(Keypoint correspondence data)
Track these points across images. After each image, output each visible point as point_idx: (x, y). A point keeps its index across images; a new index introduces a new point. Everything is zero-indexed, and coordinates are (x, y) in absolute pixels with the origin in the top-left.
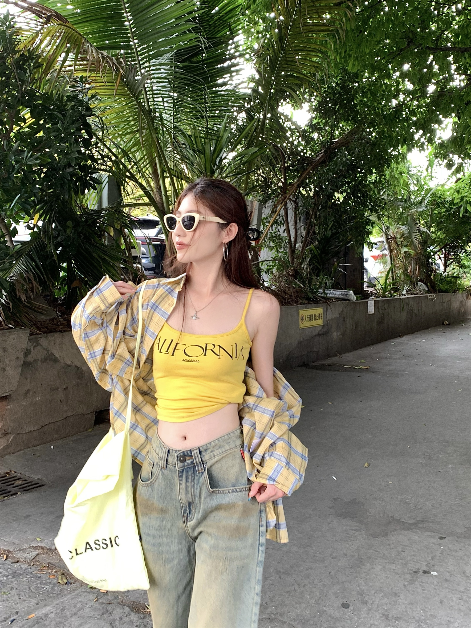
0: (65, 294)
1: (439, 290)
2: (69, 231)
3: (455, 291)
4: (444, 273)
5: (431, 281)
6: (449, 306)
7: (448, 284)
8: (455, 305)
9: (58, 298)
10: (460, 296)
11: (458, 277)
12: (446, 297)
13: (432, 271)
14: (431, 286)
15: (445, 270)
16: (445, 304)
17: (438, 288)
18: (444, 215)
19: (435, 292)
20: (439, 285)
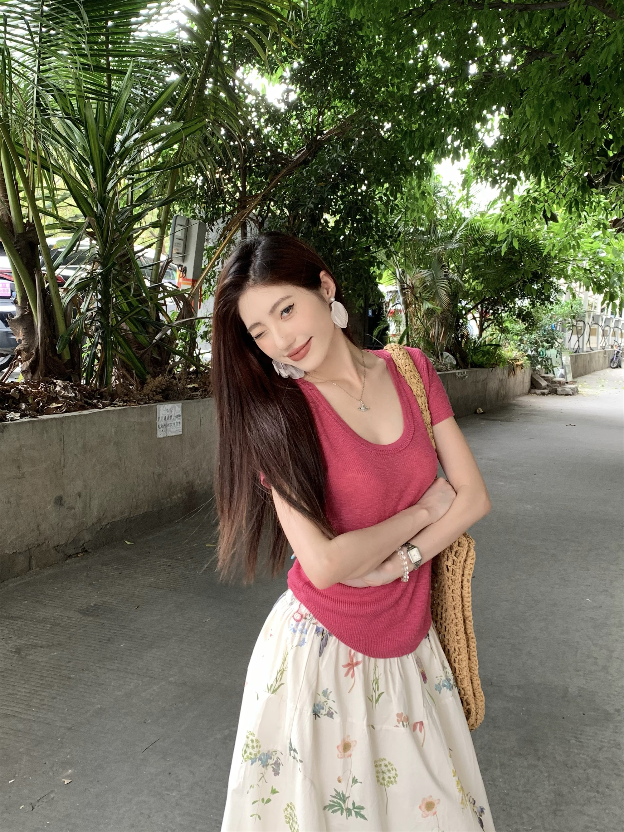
1: (471, 364)
4: (479, 339)
6: (485, 386)
7: (484, 356)
8: (493, 385)
10: (500, 372)
11: (497, 346)
12: (481, 374)
13: (462, 336)
14: (461, 357)
15: (481, 335)
16: (480, 384)
17: (470, 361)
18: (483, 257)
19: (466, 367)
20: (472, 356)
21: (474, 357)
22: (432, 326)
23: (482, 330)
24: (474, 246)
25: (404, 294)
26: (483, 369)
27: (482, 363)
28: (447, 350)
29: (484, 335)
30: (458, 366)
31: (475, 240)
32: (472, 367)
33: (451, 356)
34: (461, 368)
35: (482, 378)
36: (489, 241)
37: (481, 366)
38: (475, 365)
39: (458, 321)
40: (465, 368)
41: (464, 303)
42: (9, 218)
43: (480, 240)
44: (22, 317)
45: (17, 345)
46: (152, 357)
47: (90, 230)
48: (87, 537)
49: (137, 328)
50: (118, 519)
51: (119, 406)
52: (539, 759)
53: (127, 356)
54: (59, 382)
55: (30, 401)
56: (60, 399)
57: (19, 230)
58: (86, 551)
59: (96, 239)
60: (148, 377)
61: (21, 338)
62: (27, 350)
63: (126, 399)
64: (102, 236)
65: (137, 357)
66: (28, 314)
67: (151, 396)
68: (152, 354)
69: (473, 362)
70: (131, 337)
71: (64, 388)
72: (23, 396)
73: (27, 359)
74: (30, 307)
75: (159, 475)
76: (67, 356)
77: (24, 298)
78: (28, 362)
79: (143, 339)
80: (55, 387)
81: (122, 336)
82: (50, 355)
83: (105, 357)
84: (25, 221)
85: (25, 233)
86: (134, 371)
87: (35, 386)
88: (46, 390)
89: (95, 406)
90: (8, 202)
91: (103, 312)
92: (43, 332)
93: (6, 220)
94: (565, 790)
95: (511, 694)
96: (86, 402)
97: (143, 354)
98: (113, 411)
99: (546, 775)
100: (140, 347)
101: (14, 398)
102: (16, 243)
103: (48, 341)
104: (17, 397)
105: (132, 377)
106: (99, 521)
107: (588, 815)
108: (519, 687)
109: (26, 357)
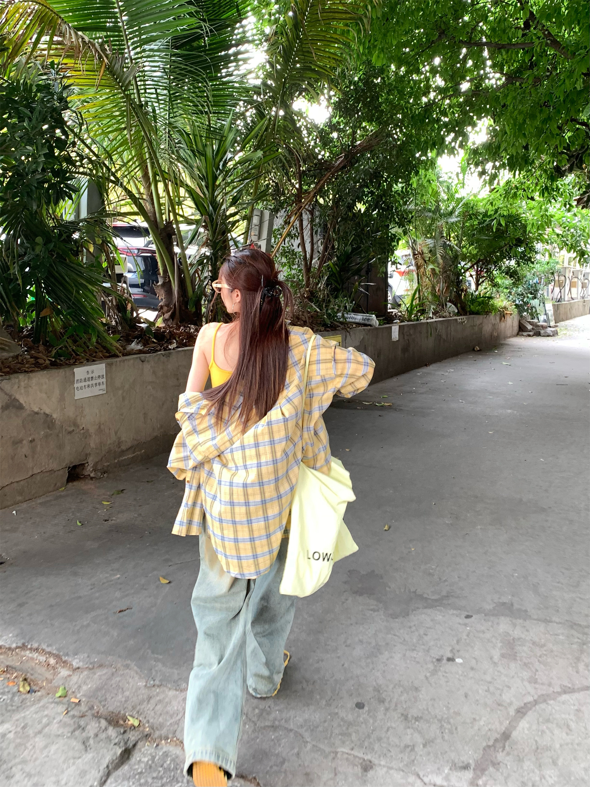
0: (32, 322)
1: (469, 311)
2: (38, 249)
3: (487, 313)
4: (475, 292)
5: (462, 302)
6: (481, 330)
7: (479, 305)
8: (487, 328)
9: (23, 328)
10: (492, 319)
11: (490, 298)
12: (478, 320)
13: (462, 290)
14: (461, 306)
16: (476, 328)
21: (472, 306)
22: (438, 282)
23: (478, 285)
25: (415, 259)
26: (479, 316)
27: (478, 311)
28: (450, 301)
29: (479, 289)
30: (458, 314)
33: (453, 306)
34: (461, 315)
35: (478, 323)
39: (458, 279)
40: (464, 315)
41: (463, 263)
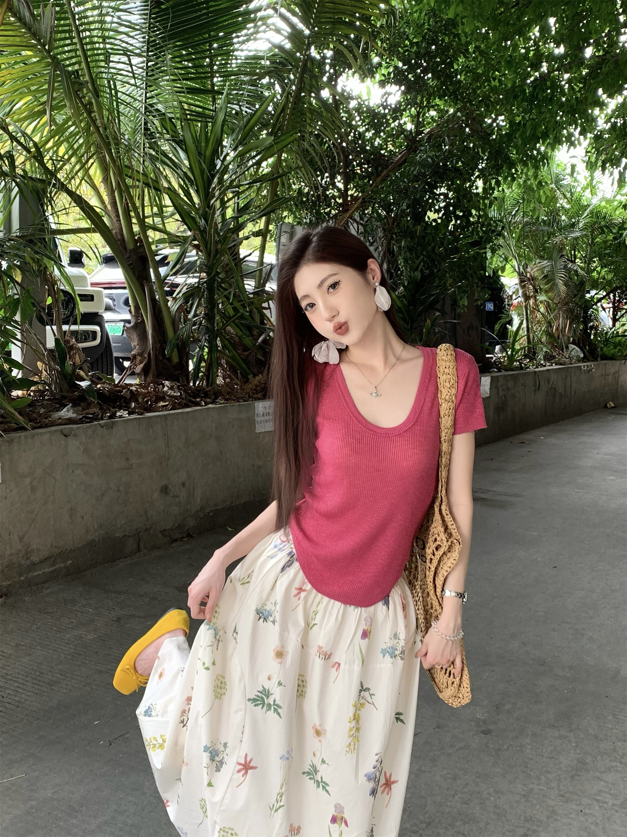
1: (600, 356)
4: (611, 329)
6: (617, 379)
8: (626, 378)
12: (613, 366)
13: (592, 328)
14: (589, 350)
15: (614, 325)
16: (610, 377)
17: (600, 353)
18: (611, 244)
19: (595, 359)
20: (602, 348)
21: (605, 349)
22: (557, 318)
23: (615, 320)
24: (601, 234)
25: (523, 287)
26: (613, 362)
27: (613, 355)
28: (574, 343)
29: (618, 324)
30: (585, 359)
31: (601, 228)
32: (602, 359)
33: (577, 348)
34: (589, 361)
35: (612, 371)
36: (617, 228)
37: (612, 358)
38: (605, 358)
39: (586, 312)
40: (592, 361)
41: (593, 292)
42: (122, 235)
43: (607, 227)
44: (136, 325)
45: (132, 350)
46: (256, 358)
47: (196, 242)
48: (191, 523)
49: (242, 331)
50: (220, 507)
51: (221, 404)
52: (571, 731)
53: (233, 358)
54: (167, 383)
55: (140, 400)
56: (167, 398)
57: (130, 246)
58: (191, 536)
59: (201, 251)
60: (250, 376)
61: (136, 343)
62: (141, 354)
63: (227, 397)
64: (206, 247)
65: (242, 359)
66: (141, 322)
67: (251, 394)
68: (256, 355)
69: (604, 354)
70: (237, 339)
71: (171, 388)
72: (134, 396)
73: (141, 362)
74: (142, 316)
75: (259, 467)
76: (176, 359)
77: (137, 308)
78: (142, 365)
79: (247, 341)
80: (164, 387)
81: (227, 339)
82: (161, 358)
83: (211, 360)
84: (136, 238)
85: (136, 249)
86: (239, 372)
87: (146, 387)
88: (155, 390)
89: (198, 404)
90: (120, 221)
91: (209, 317)
92: (153, 337)
93: (119, 237)
94: (589, 759)
95: (561, 674)
96: (190, 401)
97: (248, 355)
98: (214, 408)
99: (574, 745)
100: (246, 349)
101: (125, 398)
102: (129, 258)
103: (159, 345)
104: (128, 397)
105: (237, 378)
106: (202, 508)
107: (605, 782)
108: (570, 668)
109: (140, 361)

_WHAT YOU SHOULD DO:_ Beginning at the line with "98: (113, 411)" and stopping after the line with "108: (519, 687)", please write out every line of the data above exactly and nothing else.

_YOUR SOLUTION:_
98: (113, 411)
99: (546, 775)
100: (140, 347)
101: (14, 398)
102: (16, 243)
103: (48, 341)
104: (17, 397)
105: (132, 377)
106: (99, 521)
107: (588, 815)
108: (519, 687)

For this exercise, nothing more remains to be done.